Modular RAG

A production-oriented, modular Retrieval-Augmented Generation (RAG) framework evolved from an earlier monolithic RAG system with guardrails.

GitHub · Back to Projects


  • Problem: Monolithic RAG pipeline was hard to extend and debug.
  • Approach: Modular components + explicit flow orchestration.
  • Outcome: Hybrid retrieval + agentic-ready workflows without refactoring core logic.

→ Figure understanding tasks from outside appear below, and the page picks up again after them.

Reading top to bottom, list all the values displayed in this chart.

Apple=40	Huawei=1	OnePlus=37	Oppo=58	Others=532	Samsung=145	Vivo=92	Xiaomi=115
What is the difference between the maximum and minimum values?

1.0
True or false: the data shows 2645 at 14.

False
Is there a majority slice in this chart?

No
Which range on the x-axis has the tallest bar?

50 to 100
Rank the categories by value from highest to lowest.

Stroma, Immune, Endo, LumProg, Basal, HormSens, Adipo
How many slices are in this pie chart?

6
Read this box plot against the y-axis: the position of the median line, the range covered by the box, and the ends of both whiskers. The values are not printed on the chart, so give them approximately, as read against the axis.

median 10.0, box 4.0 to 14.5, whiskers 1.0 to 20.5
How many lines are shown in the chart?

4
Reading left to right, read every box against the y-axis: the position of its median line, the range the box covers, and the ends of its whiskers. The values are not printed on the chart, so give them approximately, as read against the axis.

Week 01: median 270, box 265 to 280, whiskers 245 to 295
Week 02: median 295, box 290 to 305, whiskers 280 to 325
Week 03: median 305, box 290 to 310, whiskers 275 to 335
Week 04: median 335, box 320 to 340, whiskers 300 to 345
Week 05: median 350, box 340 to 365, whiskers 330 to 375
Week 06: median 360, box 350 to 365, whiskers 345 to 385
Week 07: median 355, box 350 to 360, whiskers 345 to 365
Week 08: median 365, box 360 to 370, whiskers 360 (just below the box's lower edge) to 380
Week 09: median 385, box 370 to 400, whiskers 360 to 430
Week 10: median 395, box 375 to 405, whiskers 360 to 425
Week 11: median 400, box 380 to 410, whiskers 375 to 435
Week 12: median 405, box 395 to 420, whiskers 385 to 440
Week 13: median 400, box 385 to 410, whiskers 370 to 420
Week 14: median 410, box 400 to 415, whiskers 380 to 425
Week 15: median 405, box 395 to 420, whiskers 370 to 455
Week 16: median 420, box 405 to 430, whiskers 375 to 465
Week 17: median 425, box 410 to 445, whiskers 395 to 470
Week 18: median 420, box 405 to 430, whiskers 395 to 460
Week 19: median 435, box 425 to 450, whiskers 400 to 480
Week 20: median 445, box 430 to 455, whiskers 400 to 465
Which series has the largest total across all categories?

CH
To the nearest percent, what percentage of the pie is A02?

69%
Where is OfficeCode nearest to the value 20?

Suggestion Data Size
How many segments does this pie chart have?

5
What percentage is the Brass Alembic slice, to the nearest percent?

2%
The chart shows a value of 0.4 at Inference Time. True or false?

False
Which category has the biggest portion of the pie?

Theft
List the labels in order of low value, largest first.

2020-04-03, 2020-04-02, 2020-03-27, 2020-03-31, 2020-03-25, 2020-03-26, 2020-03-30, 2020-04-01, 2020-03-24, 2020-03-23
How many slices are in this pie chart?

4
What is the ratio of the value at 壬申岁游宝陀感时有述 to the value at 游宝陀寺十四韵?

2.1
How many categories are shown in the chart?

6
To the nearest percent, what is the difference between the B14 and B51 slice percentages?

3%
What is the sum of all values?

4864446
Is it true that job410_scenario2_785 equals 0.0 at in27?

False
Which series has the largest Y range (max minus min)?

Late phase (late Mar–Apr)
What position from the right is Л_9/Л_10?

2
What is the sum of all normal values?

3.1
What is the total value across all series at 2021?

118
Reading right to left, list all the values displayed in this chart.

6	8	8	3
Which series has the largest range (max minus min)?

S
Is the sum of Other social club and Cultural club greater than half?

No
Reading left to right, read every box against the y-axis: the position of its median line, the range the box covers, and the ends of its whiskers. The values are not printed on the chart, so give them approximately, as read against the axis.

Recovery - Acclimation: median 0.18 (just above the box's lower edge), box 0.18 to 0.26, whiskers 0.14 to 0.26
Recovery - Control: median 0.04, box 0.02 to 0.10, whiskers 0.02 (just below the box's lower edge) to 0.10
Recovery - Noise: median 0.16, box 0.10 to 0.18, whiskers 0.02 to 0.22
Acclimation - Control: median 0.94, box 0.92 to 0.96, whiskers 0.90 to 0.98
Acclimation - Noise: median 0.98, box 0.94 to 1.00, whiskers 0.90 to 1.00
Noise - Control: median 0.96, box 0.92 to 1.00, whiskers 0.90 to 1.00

This project represents a deliberate migration from a tightly coupled, single-pipeline RAG implementation into a modular, composable, and extensible architecture. The goal was to support hybrid retrieval, conditional execution, and future agentic workflows without refactoring core logic.

Key architectural ideas:

  • Separation of computation and control — retrieval, embeddings, generation, and reranking are implemented as reusable modules, while execution logic lives in explicit flows.
  • Flow-based orchestration — RAG pipelines are defined as executable graphs (sequence, routing, parallelism), enabling simple, hybrid, and agentic-ready workflows.
  • Explicit wiring, no magic — predictable startup registration and debuggable flows.
  • Hybrid retrieval by design — supports BM25, FAISS dense retrieval, Reciprocal Rank Fusion (RRF), and Maximal Marginal Relevance (MMR).
  • Model- and vendor-agnostic — OpenAI-compatible LLM layer supporting local (Ollama) and hosted providers without leaking vendor logic.
  • Observability-first — structured logging, tracing, and metrics are built in from the API boundary through flow execution. Each flow step logs: step name, duration, retriever used, top-k doc IDs, and any error category.

Compared to the original monolithic RAG system, this modular approach enables incremental evolution: from simple RAG, to hybrid retrieval, to conditional and agentic workflows — without rewriting existing components.



Engineering Notes


API & Interfaces
  • FastAPI boundary with typed request/response models and input validation.
  • Deterministic wiring: modules + flows registered at startup; explicit dependency injection (no hidden globals).
  • Provider layer: OpenAI-compatible client abstraction to swap hosted vs local (e.g., Ollama) without leaking vendor logic.
Retrieval & Flow Execution
  • Hybrid retrieval: BM25 + dense (FAISS) with configurable fusion (RRF) and diversification (MMR).
  • Flow graph orchestration: sequence / routing / parallel branches; supports conditional execution for “agentic-ready” patterns.
  • Extensibility: add a retriever/reranker/generator by implementing a small interface + registering once.
Reliability & Observability
  • Structured logging at the API boundary and per-flow step (inputs/outputs summarized, errors classified).
  • Tracing hooks for end-to-end request → flow → module timing.
What I'd Build Next
  • Evaluation harness: offline retrieval metrics + answer quality checks with a versioned dataset.
  • Config-driven flows: define flows in YAML/JSON for faster experimentation.
  • Safety/guardrails: stricter citation enforcement, refusal policies, and prompt injection resistance tests.